** Opening Source material block **

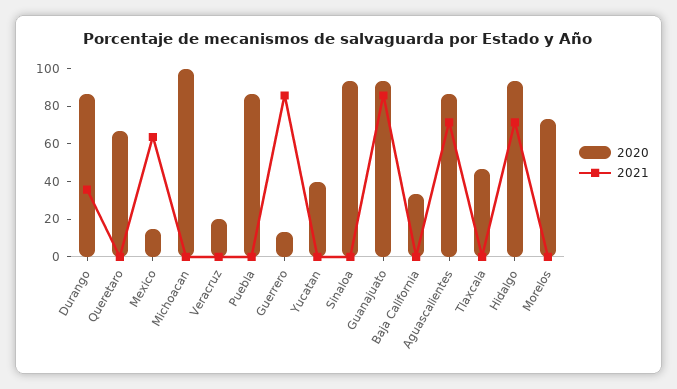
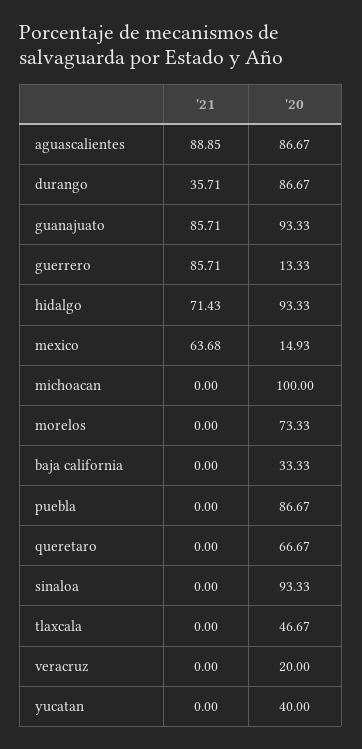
  {
    "2020": {
      "Durango": 86.67,
      "Queretaro": 66.67,
      "Mexico": 14.93,
      "Michoacan": 100,
      "Veracruz": 20,
      "Puebla": 86.67,
      "Guerrero": 13.33,
      "Yucatan": 40,
      "Sinaloa": 93.33,
      "Guanajuato": 93.33,
      "Baja California": 33.33,
      "Aguascalientes": 86.67,
      "Tlaxcala": 46.67,
      "Hidalgo": 93.33,
      "Morelos": 73.33
    },
    "2021": {
      "Durango": 35.71,
      "Queretaro": 0,
      "Mexico": 63.68,
      "Michoacan": 0,
      "Veracruz": 0,
      "Puebla": 0,
      "Guerrero": 85.71,
      "Yucatan": 0,
      "Sinaloa": 0,
      "Guanajuato": 85.71,
      "Baja California": 0,
-     "Aguascalientes": 70,
+     "Aguascalientes": 88.85,
      "Tlaxcala": 0,
      "Hidalgo": 71.43,
      "Morelos": 0
    }
  }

** Closing Source material block **

The problem:
Some lines in the data above hold the string "California". Find and copy each of them.

Output of the task:
      "Baja California": 33.33,
      "Baja California": 0,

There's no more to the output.